A plain action is the most basic form of action. Plain
actions wrap simple global functions which are not associated with any
particular object (we will discuss other types of actions in
Components and actions: Accumulator). In this block of code the function fibonacci()
is declared. After the declaration, the function is wrapped in an action
in the declaration HPX_PLAIN_ACTION
. This function takes two
arguments: the name of the function that is to be wrapped and the name of the
action that you are creating.
This picture should now start making sense. The function fibonacci()
is
wrapped in an action fibonacci_action
, which was run synchronously
but created asynchronous work, then returns a std::uint64_t
representing the
result of the function fibonacci()
. Now, let’s look at the function
fibonacci()
:
//[fib_func
std::uint64_t fibonacci(std::uint64_t n)
{
if (n < 2)
return n;
// We restrict ourselves to execute the Fibonacci function locally.

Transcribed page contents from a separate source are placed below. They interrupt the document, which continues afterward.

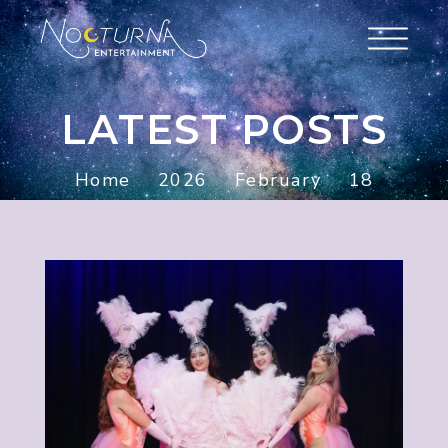
LATEST POSTS
Home
2026
February
18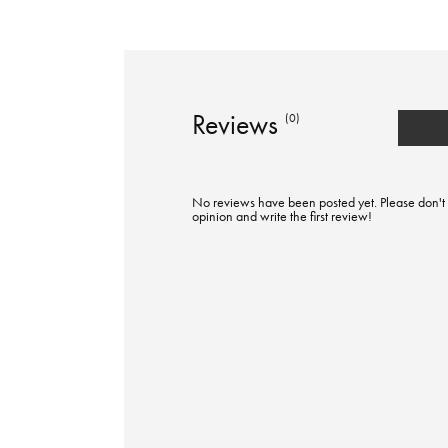
Reviews
(0)
No reviews have been posted yet. Please don't 
opinion and write the first review!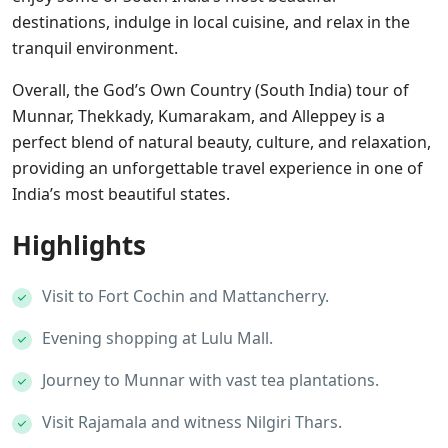
destinations, indulge in local cuisine, and relax in the
tranquil environment.
Overall, the God’s Own Country (South India) tour of
Munnar, Thekkady, Kumarakam, and Alleppey is a
perfect blend of natural beauty, culture, and relaxation,
providing an unforgettable travel experience in one of
India’s most beautiful states.
Highlights
Visit to Fort Cochin and Mattancherry.
Evening shopping at Lulu Mall.
Journey to Munnar with vast tea plantations.
Visit Rajamala and witness Nilgiri Thars.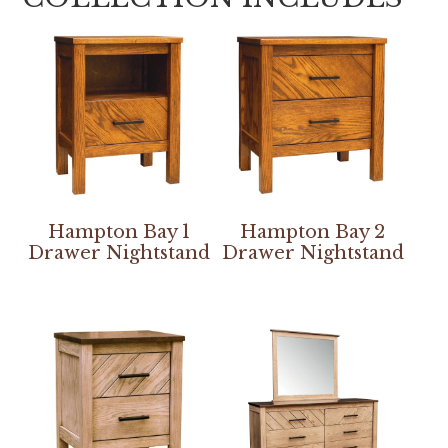
Hampton Bay 1
Hampton Bay 2
Drawer Nightstand
Drawer Nightstand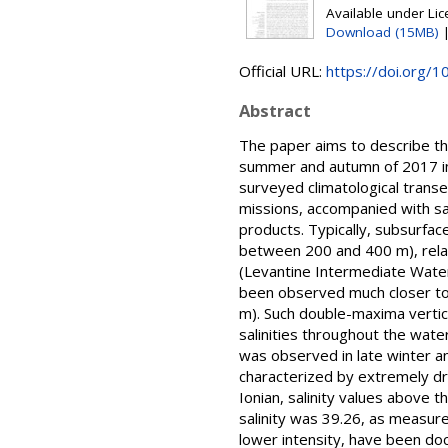
Available under Li
Download (15MB)
Official URL:
https://doi.org/
Abstract
The paper aims to describe the
summer and autumn of 2017 in
surveyed climatological transec
missions, accompanied with sa
products. Typically, subsurfac
between 200 and 400 m), relat
(Levantine Intermediate Water
been observed much closer to
m). Such double-maxima vertic
salinities throughout the wate
was observed in late winter an
characterized by extremely dr
Ionian, salinity values above
salinity was 39.26, as measure
lower intensity, have been do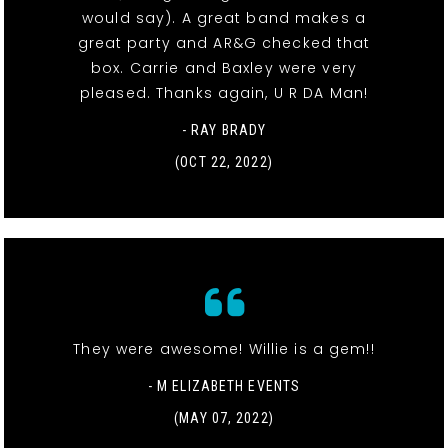
would say). A great band makes a
great party and AR&G checked that
box. Carrie and Baxley were very
pleased. Thanks again, U R DA Man!
- RAY BRADY
(OCT 22, 2022)
They were awesome! Willie is a gem!!
- M ELIZABETH EVENTS
(MAY 07, 2022)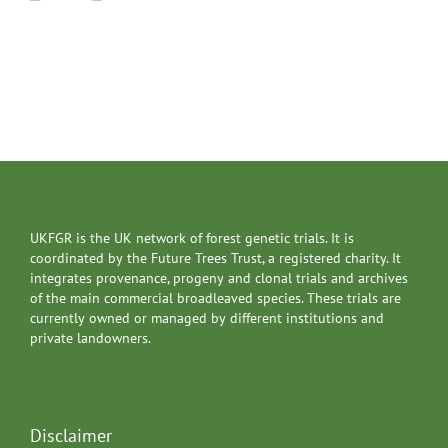
UKFGR is the UK network of forest genetic trials. It is
coordinated by the Future Trees Trust, a registered charity. It
integrates provenance, progeny and clonal trials and archives
of the main commercial broadleaved species. These trials are
currently owned or managed by different institutions and
private landowners.
Disclaimer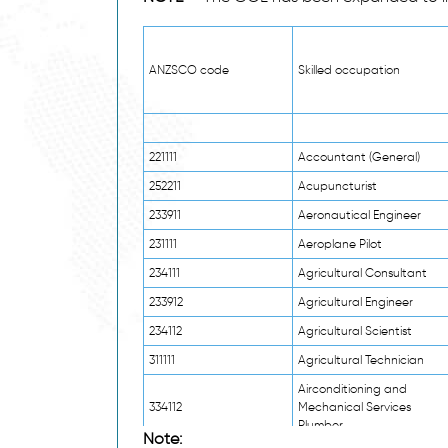
ANZSCO code
Skilled occupation
221111
Accountant (General)
252211
Acupuncturist
233911
Aeronautical Engineer
231111
Aeroplane Pilot
234111
Agricultural Consultant
233912
Agricultural Engineer
234112
Agricultural Scientist
311111
Agricultural Technician
Airconditioning and
334112
Mechanical Services
Plumber
Note: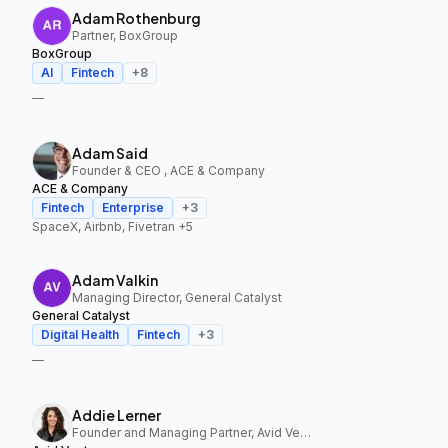
Adam Rothenburg
Partner, BoxGroup
BoxGroup
AI
Fintech
+
8
—
Adam Said
Founder & CEO , ACE & Company
ACE & Company
Fintech
Enterprise
+
3
SpaceX, Airbnb, Fivetran
+5
Adam Valkin
Managing Director, General Catalyst
General Catalyst
Digital Health
Fintech
+
3
—
Addie Lerner
Founder and Managing Partner, Avid Ventures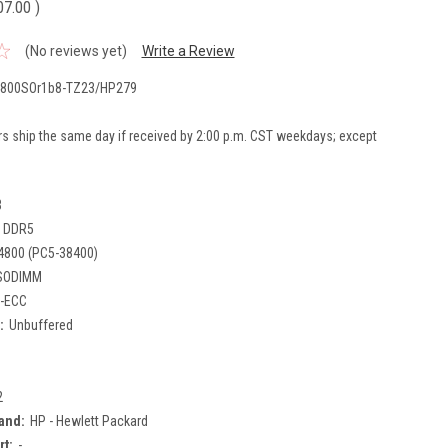
07.00
)
(No reviews yet)
Write a Review
800SOr1b8-TZ23/HP279
rs ship the same day if received by 2:00 p.m. CST weekdays; except
B
DDR5
4800 (PC5-38400)
SODIMM
-ECC
:
Unbuffered
2
and:
HP - Hewlett Packard
rt:
-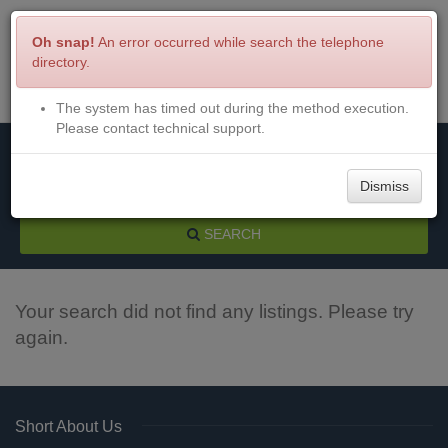
Oh snap!
An error occurred while search the telephone
directory.
The system has timed out during the method execution.
Menu
Login
Please contact technical support.
Dismiss
SEARCH
Your search did not find any listings. Please try
again.
Short About Us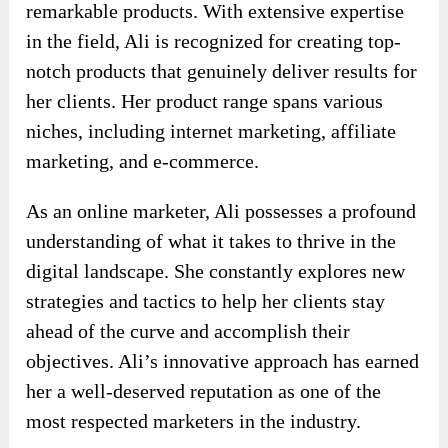
remarkable products. With extensive expertise
in the field, Ali is recognized for creating top-
notch products that genuinely deliver results for
her clients. Her product range spans various
niches, including internet marketing, affiliate
marketing, and e-commerce.
As an online marketer, Ali possesses a profound
understanding of what it takes to thrive in the
digital landscape. She constantly explores new
strategies and tactics to help her clients stay
ahead of the curve and accomplish their
objectives. Ali’s innovative approach has earned
her a well-deserved reputation as one of the
most respected marketers in the industry.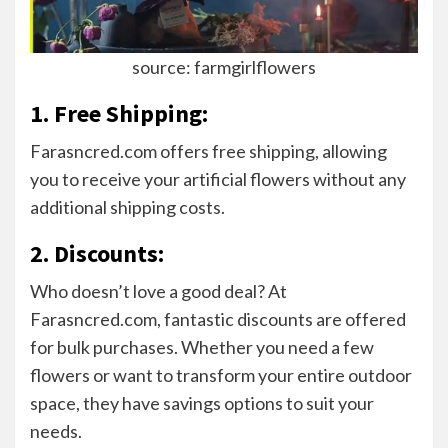
source: farmgirlflowers
1. Free Shipping:
Farasncred.com offers free shipping, allowing
you to receive your artificial flowers without any
additional shipping costs.
2. Discounts:
Who doesn’t love a good deal? At
Farasncred.com, fantastic discounts are offered
for bulk purchases. Whether you need a few
flowers or want to transform your entire outdoor
space, they have savings options to suit your
needs.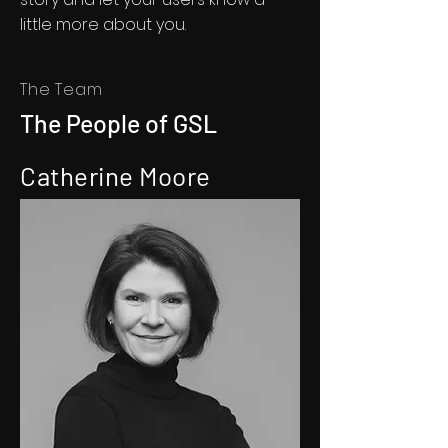
little more about you.​
The Team
The People of GSL
Catherine Moore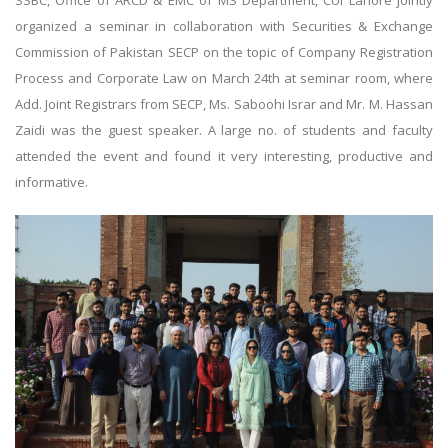
SSBC, Office of ARCD & EMC of MS Department, CUI Lahore jointly
organized a seminar in collaboration with Securities & Exchange
Commission of Pakistan SECP on the topic of Company Registration
Process and Corporate Law on March 24th at seminar room, where
Add. Joint Registrars from SECP, Ms. Saboohi Israr and Mr. M. Hassan
Zaidi was the guest speaker. A large no. of students and faculty
attended the event and found it very interesting, productive and
informative.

hpx::naming::id_type const locality_id = hpx::find_here();
// Invoking the Fibonacci algorithm twice is inefficient.
// However, we intentionally demonstrate it this way to create some
// heavy workload.
fibonacci_action fib;
hpx::future<std::uint64_t> n1 =
hpx::async(fib, locality_id, n - 1);
hpx::future<std::uint64_t> n2 =
hpx::async(fib, locality_id, n - 2);
return n1.get() + n2.get(); // wait for the Futures to return their values
This block of code is much more straightforward and should look familiar from
the previous example. First, if (n < 2)
,
meaning n is 0 or 1, then we return 0 or 1 (recall the first element of the
Fibonacci sequence is 0 and the second is 1). If n is larger than 1 we spawn two
tasks using hpx::async
. Each of these futures represents an
asynchronous, recursive call to fibonacci
. As previously we wait for both
futures to finish computing, get the results, add them together, and return that
value as our result. The recursive call tree will continue until n is equal to 0
or 1, at which point the value can be returned because it is implicitly known.
When this termination condition is reached, the futures can then be added up,
producing the n-th value of the Fibonacci sequence.